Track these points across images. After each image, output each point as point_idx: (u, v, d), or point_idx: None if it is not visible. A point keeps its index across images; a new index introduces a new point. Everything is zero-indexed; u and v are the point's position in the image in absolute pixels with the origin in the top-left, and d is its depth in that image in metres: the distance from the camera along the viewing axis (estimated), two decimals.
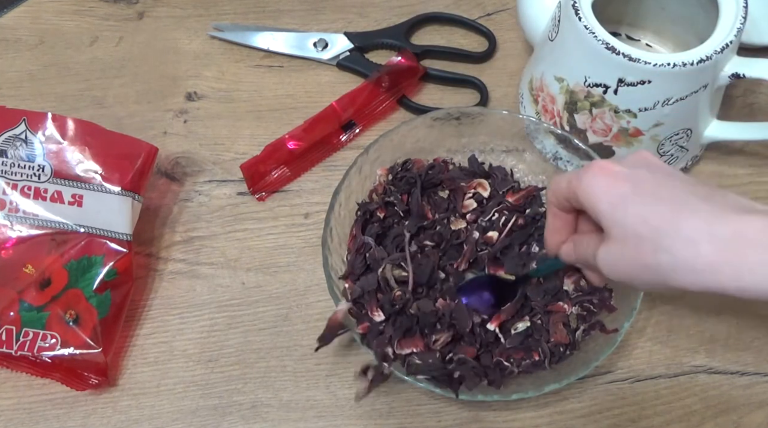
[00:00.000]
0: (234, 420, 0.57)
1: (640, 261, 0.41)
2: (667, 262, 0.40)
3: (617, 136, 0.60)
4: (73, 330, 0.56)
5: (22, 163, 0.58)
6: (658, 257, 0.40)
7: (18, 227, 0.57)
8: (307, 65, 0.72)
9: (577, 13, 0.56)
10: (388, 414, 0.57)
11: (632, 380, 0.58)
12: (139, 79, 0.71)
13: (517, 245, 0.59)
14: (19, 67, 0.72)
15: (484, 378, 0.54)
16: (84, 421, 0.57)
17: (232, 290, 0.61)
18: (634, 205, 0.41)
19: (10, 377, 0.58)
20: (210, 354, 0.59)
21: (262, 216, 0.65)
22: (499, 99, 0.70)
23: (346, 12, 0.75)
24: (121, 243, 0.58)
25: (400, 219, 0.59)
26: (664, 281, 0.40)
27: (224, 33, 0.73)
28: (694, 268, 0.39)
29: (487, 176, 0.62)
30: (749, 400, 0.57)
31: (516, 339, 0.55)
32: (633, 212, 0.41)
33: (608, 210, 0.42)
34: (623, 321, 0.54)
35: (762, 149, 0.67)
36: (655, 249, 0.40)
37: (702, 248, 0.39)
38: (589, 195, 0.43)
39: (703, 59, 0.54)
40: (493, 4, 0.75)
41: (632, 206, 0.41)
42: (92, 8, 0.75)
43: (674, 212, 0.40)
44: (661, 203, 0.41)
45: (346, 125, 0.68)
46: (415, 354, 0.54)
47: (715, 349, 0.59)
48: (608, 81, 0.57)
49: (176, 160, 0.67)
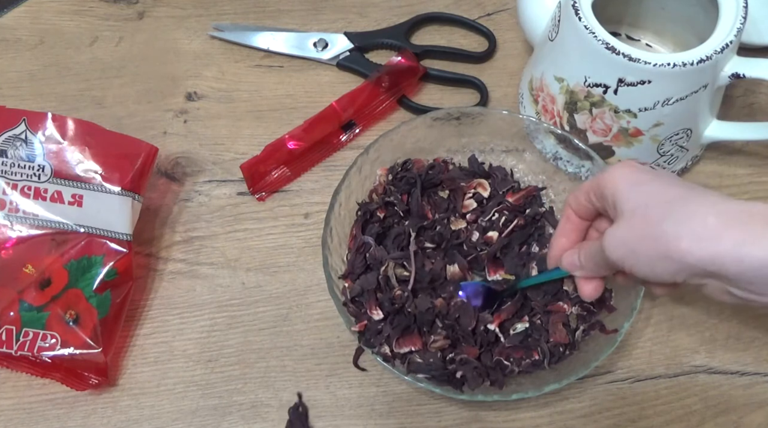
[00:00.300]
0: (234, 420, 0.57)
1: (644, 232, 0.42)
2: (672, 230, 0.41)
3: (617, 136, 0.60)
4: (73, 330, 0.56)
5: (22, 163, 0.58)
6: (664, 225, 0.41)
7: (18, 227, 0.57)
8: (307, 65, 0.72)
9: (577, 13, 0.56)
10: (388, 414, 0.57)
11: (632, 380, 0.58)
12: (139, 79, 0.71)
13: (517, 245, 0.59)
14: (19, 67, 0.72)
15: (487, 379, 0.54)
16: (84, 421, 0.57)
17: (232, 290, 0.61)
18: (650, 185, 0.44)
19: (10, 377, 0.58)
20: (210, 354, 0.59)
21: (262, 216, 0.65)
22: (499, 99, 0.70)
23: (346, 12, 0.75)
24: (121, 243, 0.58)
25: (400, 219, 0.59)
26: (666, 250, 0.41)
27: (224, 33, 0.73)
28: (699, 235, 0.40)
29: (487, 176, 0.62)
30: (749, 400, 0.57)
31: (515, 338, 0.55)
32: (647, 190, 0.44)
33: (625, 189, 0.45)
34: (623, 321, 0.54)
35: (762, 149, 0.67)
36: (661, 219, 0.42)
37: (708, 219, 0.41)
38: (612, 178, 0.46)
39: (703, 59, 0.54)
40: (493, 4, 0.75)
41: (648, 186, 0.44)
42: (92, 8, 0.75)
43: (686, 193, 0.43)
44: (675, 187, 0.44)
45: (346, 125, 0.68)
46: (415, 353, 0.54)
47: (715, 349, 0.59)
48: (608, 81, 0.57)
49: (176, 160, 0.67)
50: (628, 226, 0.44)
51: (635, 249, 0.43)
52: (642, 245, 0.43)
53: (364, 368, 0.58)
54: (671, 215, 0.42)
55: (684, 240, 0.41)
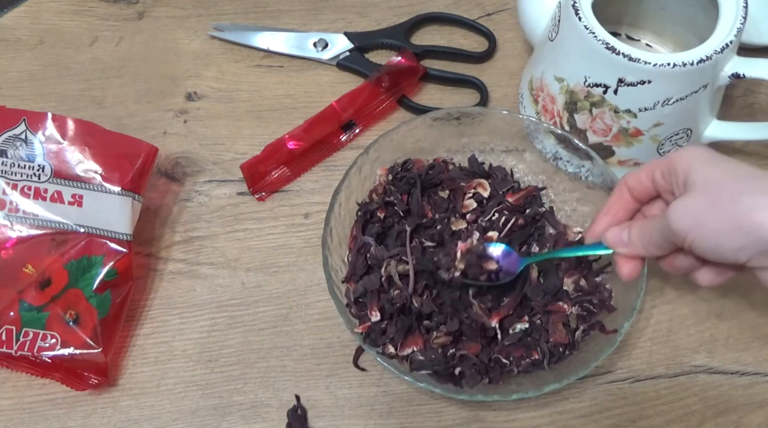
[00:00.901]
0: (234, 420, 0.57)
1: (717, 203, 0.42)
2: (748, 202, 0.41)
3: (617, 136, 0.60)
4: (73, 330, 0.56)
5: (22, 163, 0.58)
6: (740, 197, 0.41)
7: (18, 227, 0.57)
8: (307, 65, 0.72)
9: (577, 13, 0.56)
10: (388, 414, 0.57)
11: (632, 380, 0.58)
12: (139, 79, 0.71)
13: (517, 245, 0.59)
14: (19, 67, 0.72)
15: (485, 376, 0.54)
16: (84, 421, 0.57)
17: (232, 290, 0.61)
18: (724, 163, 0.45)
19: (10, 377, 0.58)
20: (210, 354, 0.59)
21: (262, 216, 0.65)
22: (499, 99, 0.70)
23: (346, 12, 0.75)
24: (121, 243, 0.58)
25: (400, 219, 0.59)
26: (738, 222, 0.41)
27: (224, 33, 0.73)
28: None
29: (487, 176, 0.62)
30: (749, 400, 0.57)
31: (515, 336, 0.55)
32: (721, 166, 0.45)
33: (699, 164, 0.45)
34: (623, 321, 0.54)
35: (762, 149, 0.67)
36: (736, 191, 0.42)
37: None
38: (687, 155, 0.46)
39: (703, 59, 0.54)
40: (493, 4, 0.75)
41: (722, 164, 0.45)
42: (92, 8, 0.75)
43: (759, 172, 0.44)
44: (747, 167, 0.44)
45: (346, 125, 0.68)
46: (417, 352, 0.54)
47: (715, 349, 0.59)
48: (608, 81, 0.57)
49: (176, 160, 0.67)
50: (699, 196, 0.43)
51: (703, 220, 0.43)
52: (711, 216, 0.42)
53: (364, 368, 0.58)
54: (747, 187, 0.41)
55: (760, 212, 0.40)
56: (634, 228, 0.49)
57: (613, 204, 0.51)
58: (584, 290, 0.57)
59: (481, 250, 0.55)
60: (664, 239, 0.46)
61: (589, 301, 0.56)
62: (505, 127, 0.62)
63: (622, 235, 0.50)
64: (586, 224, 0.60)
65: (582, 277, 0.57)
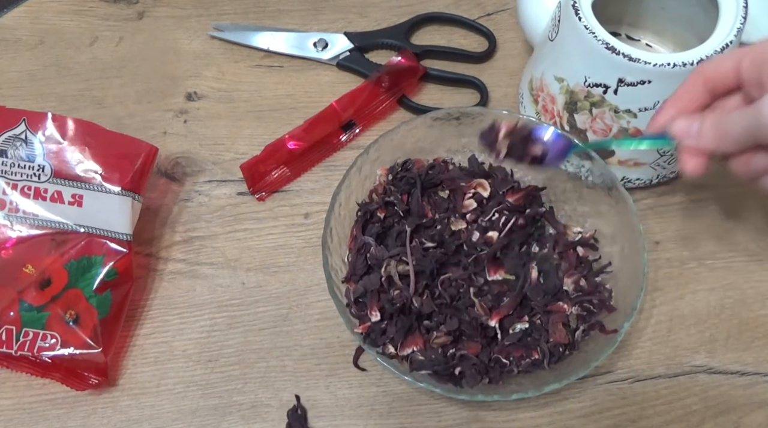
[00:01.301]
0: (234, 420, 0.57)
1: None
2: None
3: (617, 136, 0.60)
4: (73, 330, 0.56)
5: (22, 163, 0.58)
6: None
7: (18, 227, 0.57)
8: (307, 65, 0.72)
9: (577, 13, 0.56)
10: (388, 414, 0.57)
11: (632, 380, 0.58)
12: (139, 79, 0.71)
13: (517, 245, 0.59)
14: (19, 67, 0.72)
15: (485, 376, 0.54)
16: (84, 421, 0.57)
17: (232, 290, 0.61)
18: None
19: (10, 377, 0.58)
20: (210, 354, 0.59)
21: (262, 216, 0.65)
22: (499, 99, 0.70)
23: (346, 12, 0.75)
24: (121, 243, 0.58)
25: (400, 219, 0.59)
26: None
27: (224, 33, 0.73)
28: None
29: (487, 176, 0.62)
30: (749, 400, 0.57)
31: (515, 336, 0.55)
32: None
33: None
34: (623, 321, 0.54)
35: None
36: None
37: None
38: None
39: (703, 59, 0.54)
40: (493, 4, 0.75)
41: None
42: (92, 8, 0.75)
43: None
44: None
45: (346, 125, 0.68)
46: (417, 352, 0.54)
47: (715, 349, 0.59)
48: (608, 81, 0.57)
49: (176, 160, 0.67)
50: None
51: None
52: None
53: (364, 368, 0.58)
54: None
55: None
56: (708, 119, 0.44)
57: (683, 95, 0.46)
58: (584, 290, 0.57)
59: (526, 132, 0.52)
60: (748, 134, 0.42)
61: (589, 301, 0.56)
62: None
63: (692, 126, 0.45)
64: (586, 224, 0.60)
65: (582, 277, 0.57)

···

## Exercise details
Please return each line of the listing exactly as written, excluding the images.

## Solution to this problem
Track these points across images. After each image, output each point as point_idx: (u, v, d), or point_idx: None if it is not visible. A point keeps its index across images; a new index introduces a new point. Everything is zero-indexed; u and v are the point's position in the image in absolute pixels with the origin in the top-left, and d is its depth in that image in metres: the distance from the camera along the viewing axis (estimated), two decimals.
[00:00.000]
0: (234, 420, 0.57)
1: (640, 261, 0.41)
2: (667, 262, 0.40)
3: (617, 136, 0.60)
4: (73, 330, 0.56)
5: (22, 163, 0.58)
6: (658, 257, 0.40)
7: (18, 227, 0.57)
8: (307, 65, 0.72)
9: (577, 13, 0.56)
10: (388, 414, 0.57)
11: (632, 380, 0.58)
12: (139, 79, 0.71)
13: (517, 245, 0.59)
14: (19, 67, 0.72)
15: (484, 378, 0.54)
16: (84, 421, 0.57)
17: (232, 290, 0.61)
18: (634, 205, 0.41)
19: (10, 377, 0.58)
20: (210, 354, 0.59)
21: (262, 216, 0.65)
22: (499, 99, 0.70)
23: (346, 12, 0.75)
24: (121, 243, 0.58)
25: (400, 219, 0.59)
26: (664, 281, 0.40)
27: (224, 33, 0.73)
28: (694, 268, 0.39)
29: (487, 176, 0.62)
30: (749, 400, 0.57)
31: (516, 339, 0.55)
32: (633, 212, 0.41)
33: (608, 210, 0.42)
34: (623, 321, 0.54)
35: (762, 149, 0.67)
36: (655, 249, 0.40)
37: (702, 248, 0.39)
38: (589, 195, 0.43)
39: (703, 59, 0.54)
40: (493, 4, 0.75)
41: (632, 206, 0.41)
42: (92, 8, 0.75)
43: (674, 212, 0.40)
44: (661, 203, 0.41)
45: (346, 125, 0.68)
46: (415, 354, 0.54)
47: (715, 349, 0.59)
48: (608, 81, 0.57)
49: (176, 160, 0.67)
[00:00.300]
0: (234, 420, 0.57)
1: (644, 232, 0.42)
2: (672, 230, 0.41)
3: (617, 136, 0.60)
4: (73, 330, 0.56)
5: (22, 163, 0.58)
6: (664, 225, 0.41)
7: (18, 227, 0.57)
8: (307, 65, 0.72)
9: (577, 13, 0.56)
10: (388, 414, 0.57)
11: (632, 380, 0.58)
12: (139, 79, 0.71)
13: (517, 245, 0.59)
14: (19, 67, 0.72)
15: (487, 379, 0.54)
16: (84, 421, 0.57)
17: (232, 290, 0.61)
18: (650, 185, 0.44)
19: (10, 377, 0.58)
20: (210, 354, 0.59)
21: (262, 216, 0.65)
22: (499, 99, 0.70)
23: (346, 12, 0.75)
24: (121, 243, 0.58)
25: (400, 219, 0.59)
26: (666, 250, 0.41)
27: (224, 33, 0.73)
28: (699, 235, 0.40)
29: (487, 176, 0.62)
30: (749, 400, 0.57)
31: (515, 338, 0.55)
32: (647, 190, 0.44)
33: (625, 189, 0.45)
34: (623, 321, 0.54)
35: (762, 149, 0.67)
36: (661, 219, 0.42)
37: (708, 219, 0.41)
38: (612, 178, 0.46)
39: (703, 59, 0.54)
40: (493, 4, 0.75)
41: (648, 186, 0.44)
42: (92, 8, 0.75)
43: (686, 193, 0.43)
44: (675, 187, 0.44)
45: (346, 125, 0.68)
46: (415, 353, 0.54)
47: (715, 349, 0.59)
48: (608, 81, 0.57)
49: (176, 160, 0.67)
50: (628, 226, 0.44)
51: (635, 249, 0.43)
52: (642, 245, 0.43)
53: (364, 368, 0.58)
54: (671, 215, 0.42)
55: (684, 240, 0.41)
[00:00.901]
0: (234, 420, 0.57)
1: (717, 203, 0.42)
2: (748, 202, 0.41)
3: (617, 136, 0.60)
4: (73, 330, 0.56)
5: (22, 163, 0.58)
6: (740, 197, 0.41)
7: (18, 227, 0.57)
8: (307, 65, 0.72)
9: (577, 13, 0.56)
10: (388, 414, 0.57)
11: (632, 380, 0.58)
12: (139, 79, 0.71)
13: (517, 245, 0.59)
14: (19, 67, 0.72)
15: (485, 376, 0.54)
16: (84, 421, 0.57)
17: (232, 290, 0.61)
18: (724, 163, 0.45)
19: (10, 377, 0.58)
20: (210, 354, 0.59)
21: (262, 216, 0.65)
22: (499, 99, 0.70)
23: (346, 12, 0.75)
24: (121, 243, 0.58)
25: (400, 219, 0.59)
26: (738, 222, 0.41)
27: (224, 33, 0.73)
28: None
29: (487, 176, 0.62)
30: (749, 400, 0.57)
31: (515, 336, 0.55)
32: (721, 166, 0.45)
33: (699, 164, 0.45)
34: (623, 321, 0.54)
35: (762, 149, 0.67)
36: (736, 191, 0.42)
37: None
38: (687, 155, 0.46)
39: (703, 59, 0.54)
40: (493, 4, 0.75)
41: (722, 164, 0.45)
42: (92, 8, 0.75)
43: (759, 172, 0.44)
44: (747, 167, 0.44)
45: (346, 125, 0.68)
46: (417, 352, 0.54)
47: (715, 349, 0.59)
48: (608, 81, 0.57)
49: (176, 160, 0.67)
50: (699, 196, 0.43)
51: (703, 220, 0.43)
52: (711, 216, 0.42)
53: (364, 368, 0.58)
54: (747, 187, 0.41)
55: (760, 212, 0.40)
56: (634, 228, 0.49)
57: (613, 204, 0.51)
58: (584, 290, 0.57)
59: (481, 250, 0.55)
60: (664, 239, 0.46)
61: (589, 301, 0.56)
62: (505, 127, 0.62)
63: (622, 235, 0.50)
64: (586, 224, 0.60)
65: (582, 277, 0.57)
[00:01.301]
0: (234, 420, 0.57)
1: None
2: None
3: (617, 136, 0.60)
4: (73, 330, 0.56)
5: (22, 163, 0.58)
6: None
7: (18, 227, 0.57)
8: (307, 65, 0.72)
9: (577, 13, 0.56)
10: (388, 414, 0.57)
11: (632, 380, 0.58)
12: (139, 79, 0.71)
13: (517, 245, 0.59)
14: (19, 67, 0.72)
15: (485, 376, 0.54)
16: (84, 421, 0.57)
17: (232, 290, 0.61)
18: None
19: (10, 377, 0.58)
20: (210, 354, 0.59)
21: (262, 216, 0.65)
22: (499, 99, 0.70)
23: (346, 12, 0.75)
24: (121, 243, 0.58)
25: (400, 219, 0.59)
26: None
27: (224, 33, 0.73)
28: None
29: (487, 176, 0.62)
30: (749, 400, 0.57)
31: (515, 336, 0.55)
32: None
33: None
34: (623, 321, 0.54)
35: None
36: None
37: None
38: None
39: (703, 59, 0.54)
40: (493, 4, 0.75)
41: None
42: (92, 8, 0.75)
43: None
44: None
45: (346, 125, 0.68)
46: (417, 352, 0.54)
47: (715, 349, 0.59)
48: (608, 81, 0.57)
49: (176, 160, 0.67)
50: None
51: None
52: None
53: (364, 368, 0.58)
54: None
55: None
56: (708, 119, 0.44)
57: (683, 95, 0.46)
58: (584, 290, 0.57)
59: (526, 132, 0.52)
60: (748, 134, 0.42)
61: (589, 301, 0.56)
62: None
63: (692, 126, 0.45)
64: (586, 224, 0.60)
65: (582, 277, 0.57)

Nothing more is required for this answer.